Targeted therapeutic modulation of this cell population might enable a better and more effective treatment of chronic inflammatory diseases, in which the Th17.1-immune response plays a pivotal role. In addition, nanoparticle-based packaging systems shall allow the siRNA molecules to be transported to the target cells more efficiently and with fewer side effects.

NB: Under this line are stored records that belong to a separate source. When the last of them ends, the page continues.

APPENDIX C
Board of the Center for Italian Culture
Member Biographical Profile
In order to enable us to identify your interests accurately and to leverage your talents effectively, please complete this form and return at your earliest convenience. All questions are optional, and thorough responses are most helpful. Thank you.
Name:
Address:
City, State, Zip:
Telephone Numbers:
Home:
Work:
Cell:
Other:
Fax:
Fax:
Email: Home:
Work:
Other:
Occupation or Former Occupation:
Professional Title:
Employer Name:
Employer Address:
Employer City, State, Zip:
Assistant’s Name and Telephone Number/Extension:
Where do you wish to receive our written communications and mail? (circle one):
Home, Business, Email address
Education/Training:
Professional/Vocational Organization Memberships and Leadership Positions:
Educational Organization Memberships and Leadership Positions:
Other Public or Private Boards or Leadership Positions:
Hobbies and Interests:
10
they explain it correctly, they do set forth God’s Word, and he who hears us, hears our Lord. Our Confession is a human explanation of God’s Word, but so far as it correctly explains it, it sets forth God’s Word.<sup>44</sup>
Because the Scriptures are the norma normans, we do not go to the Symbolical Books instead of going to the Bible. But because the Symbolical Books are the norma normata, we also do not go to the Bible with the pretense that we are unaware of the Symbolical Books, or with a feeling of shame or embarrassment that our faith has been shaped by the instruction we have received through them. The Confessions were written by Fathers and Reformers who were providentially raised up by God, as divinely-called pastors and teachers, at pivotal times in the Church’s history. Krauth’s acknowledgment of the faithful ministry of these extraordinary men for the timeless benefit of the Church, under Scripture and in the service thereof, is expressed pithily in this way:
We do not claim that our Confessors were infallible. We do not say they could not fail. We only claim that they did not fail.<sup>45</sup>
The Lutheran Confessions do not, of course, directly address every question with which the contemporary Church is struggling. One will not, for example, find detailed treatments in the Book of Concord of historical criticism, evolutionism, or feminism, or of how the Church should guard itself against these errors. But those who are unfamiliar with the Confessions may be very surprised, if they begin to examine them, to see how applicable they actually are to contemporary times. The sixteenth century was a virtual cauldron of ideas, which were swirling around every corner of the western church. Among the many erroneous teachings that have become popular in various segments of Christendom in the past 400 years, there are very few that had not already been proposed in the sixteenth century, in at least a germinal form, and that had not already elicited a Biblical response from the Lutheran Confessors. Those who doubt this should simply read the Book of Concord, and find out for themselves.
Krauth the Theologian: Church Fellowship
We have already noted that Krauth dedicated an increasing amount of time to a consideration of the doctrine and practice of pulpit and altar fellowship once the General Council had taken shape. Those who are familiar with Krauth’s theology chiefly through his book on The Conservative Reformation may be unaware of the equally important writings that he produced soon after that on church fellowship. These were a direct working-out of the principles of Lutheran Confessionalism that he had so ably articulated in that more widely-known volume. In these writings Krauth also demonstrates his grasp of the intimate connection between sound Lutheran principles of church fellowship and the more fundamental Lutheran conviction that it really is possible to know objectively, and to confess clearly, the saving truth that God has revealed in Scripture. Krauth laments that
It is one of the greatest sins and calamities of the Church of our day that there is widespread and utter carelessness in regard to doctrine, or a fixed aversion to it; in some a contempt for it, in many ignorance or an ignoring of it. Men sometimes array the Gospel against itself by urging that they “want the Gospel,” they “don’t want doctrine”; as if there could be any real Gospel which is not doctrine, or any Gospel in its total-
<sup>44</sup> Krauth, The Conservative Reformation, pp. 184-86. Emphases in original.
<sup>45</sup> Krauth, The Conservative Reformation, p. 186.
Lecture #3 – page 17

The project partners work hand in hand on the individual project steps

In cooperation with Yale University, target structures will be identified in the first step. In the second step, corresponding siRNA molecules targeting these structures will then be developed in collaboration with the MHH. The developed molecules will then be tested for their functionality at Fraunhofer ITEM. Equally at Fraunhofer ITEM, the influence of the newly generated siRNA molecules on Th17.1-cells of sarcoidosis patients will subsequently be investigated. Finally, the siRNA molecules will be tested in two in-vivo models (sarcoidosis and colitis) (Fraunhofer ITEM and Fraunhofer IZI). In addition, in cooperation with the partner institute Fraunhofer IAP-CAN, the development of a nanoparticle-based packaging system for use in humans will be advanced in parallel.

Outlook

The potential of this project lies in the development of siRNA molecules for therapeutic use in humans. Until now, the clinical use of RNA molecules has been considerably limited by adverse side effects. The development of nanoparticle-based packaging systems, however, has revolutionized this field. In contrast to biologics, siRNA molecules can switch off intracellular transcription molecules. This approach is thus complementary to biologics. The goal shared by all project partners is to have completed all necessary preliminary work and have obtained the results required for a first application in humans, once the project will have been completed.